The fact that China was within its legal rights to levy duties on goods carried in Chinese junks and to collect these duties within its own waters carried little weight with Hongkong merchants who felt that China was slowly stifling the business life of the port.
The frustrations created fed upon a deeper insecurity. The foreigner in China has been slow in cultivating a spirit of sympathy and understanding towards the Chinese.
Many came to China with a feeling of superiority which imposed a wall between them and the mass of the people among whom they resided.
One expression of this insecurity was the desire to maintain a certain image of the foreigner. The image was of a person whose standard of living was above the common lot, who did not engage in manual labour, and who embodied the best features of a superior civilisation. Aspects of this image still linger in Hongkong.
The presence of fellow-foreigners who did not live up to these standards was an embarrassment.

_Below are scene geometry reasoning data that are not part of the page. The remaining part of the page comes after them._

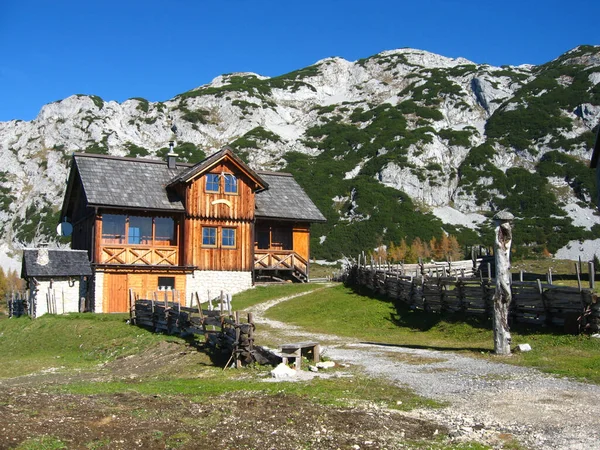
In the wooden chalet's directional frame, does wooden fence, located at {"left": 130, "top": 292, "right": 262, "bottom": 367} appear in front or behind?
in front

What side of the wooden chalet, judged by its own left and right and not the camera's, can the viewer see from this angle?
front

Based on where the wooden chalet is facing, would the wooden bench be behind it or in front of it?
in front

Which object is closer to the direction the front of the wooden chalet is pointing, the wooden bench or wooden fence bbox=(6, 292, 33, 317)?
the wooden bench

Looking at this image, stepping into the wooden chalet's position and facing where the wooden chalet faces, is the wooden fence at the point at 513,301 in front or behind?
in front
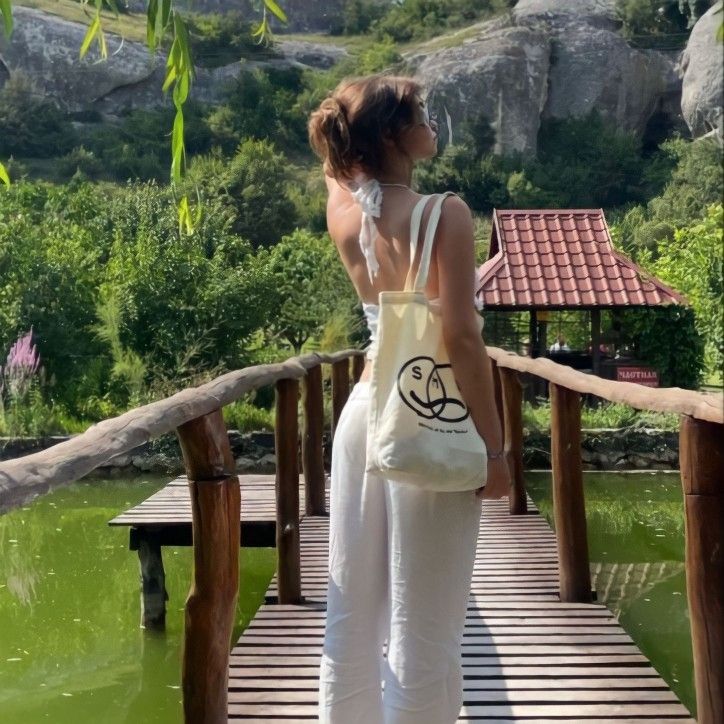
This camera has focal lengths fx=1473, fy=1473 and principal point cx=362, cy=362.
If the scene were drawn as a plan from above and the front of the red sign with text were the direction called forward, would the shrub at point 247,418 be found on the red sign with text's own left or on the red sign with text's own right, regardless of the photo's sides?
on the red sign with text's own right

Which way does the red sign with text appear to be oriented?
toward the camera

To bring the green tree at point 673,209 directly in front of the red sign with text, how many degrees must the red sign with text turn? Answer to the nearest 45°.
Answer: approximately 180°

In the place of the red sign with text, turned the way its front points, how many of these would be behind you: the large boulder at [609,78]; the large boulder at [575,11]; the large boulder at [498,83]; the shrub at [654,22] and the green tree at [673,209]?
5

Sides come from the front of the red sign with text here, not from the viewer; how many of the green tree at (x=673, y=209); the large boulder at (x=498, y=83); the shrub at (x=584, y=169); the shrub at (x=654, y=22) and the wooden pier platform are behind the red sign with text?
4

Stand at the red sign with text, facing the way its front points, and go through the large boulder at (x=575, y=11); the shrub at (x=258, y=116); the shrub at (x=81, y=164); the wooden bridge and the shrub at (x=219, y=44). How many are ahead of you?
1

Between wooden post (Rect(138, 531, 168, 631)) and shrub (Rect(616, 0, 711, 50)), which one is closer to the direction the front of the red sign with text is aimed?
the wooden post

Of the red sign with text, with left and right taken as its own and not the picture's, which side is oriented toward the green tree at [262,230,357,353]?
right

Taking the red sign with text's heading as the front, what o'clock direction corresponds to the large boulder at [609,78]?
The large boulder is roughly at 6 o'clock from the red sign with text.

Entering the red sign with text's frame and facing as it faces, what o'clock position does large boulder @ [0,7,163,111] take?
The large boulder is roughly at 5 o'clock from the red sign with text.

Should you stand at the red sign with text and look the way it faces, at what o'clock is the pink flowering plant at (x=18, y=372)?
The pink flowering plant is roughly at 2 o'clock from the red sign with text.

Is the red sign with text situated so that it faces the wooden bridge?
yes

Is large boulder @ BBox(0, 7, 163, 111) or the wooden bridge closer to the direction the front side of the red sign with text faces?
the wooden bridge

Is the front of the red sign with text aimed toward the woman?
yes

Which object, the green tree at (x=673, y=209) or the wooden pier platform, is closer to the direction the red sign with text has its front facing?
the wooden pier platform

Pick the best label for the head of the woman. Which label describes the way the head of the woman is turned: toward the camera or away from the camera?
away from the camera

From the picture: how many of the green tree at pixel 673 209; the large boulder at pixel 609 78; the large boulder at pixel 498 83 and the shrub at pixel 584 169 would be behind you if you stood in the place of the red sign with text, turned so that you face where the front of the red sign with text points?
4

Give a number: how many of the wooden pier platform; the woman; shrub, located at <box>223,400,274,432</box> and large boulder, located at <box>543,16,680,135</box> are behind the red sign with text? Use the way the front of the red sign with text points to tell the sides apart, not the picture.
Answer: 1

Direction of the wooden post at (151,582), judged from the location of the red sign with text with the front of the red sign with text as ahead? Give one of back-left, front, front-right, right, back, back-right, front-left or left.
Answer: front

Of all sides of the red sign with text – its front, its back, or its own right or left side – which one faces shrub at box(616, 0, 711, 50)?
back

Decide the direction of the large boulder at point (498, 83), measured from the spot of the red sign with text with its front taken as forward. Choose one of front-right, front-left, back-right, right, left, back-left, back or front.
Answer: back
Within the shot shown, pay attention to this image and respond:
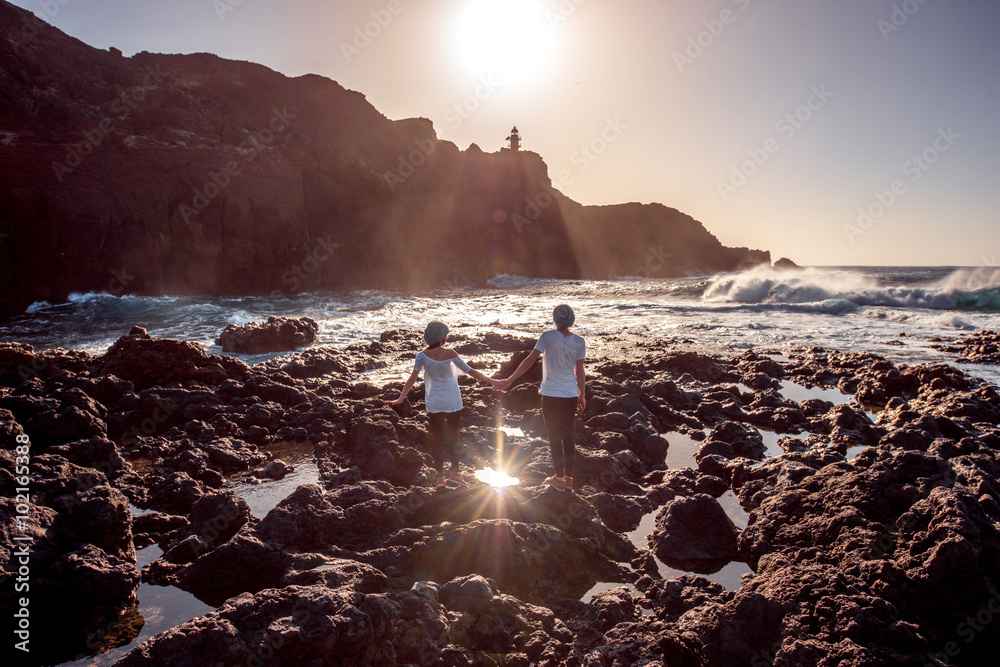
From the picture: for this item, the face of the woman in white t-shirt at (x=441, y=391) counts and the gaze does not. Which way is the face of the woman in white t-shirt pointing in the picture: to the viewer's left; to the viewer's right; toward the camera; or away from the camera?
away from the camera

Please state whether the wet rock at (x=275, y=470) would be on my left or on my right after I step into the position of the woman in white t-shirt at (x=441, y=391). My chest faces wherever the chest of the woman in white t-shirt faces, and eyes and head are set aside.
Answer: on my left

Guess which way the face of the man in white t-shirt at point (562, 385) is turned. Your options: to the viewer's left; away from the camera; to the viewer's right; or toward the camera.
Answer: away from the camera

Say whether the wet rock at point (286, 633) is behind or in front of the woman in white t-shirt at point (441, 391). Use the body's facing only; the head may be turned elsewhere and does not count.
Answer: behind

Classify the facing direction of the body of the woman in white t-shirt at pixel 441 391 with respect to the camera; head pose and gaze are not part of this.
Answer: away from the camera

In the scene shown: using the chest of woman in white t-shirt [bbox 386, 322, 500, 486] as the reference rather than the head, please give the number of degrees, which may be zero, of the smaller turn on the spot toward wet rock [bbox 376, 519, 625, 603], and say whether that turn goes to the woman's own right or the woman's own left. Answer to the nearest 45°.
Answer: approximately 180°

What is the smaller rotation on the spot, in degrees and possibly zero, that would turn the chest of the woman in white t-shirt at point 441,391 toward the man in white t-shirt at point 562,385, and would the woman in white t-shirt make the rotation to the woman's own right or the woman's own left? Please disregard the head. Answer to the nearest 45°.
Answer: approximately 90° to the woman's own right

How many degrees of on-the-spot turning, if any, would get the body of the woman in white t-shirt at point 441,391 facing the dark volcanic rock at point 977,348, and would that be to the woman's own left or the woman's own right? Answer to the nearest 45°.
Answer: approximately 45° to the woman's own right

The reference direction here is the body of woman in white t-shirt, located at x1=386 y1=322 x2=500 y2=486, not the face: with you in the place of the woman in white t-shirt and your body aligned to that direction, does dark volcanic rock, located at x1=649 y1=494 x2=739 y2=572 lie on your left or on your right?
on your right

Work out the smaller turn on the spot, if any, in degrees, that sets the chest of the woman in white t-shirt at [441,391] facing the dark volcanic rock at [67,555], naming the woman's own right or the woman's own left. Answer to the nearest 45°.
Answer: approximately 135° to the woman's own left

China employed foreigners in its customs service and on its revenue cruisers. Those in high position generally conformed to the image the foreigner wished to uphold among the Chinese, but a different type of person filled more lowly positions.
Some Westerners in the employ of the Chinese were from a group of ne'er-do-wells that drifted through the tropics. They were the nineteenth century prototype of the modern roaming hippie.
The Chinese had first begun employing such people at the time of the Tai Ping rebellion in the 1850s.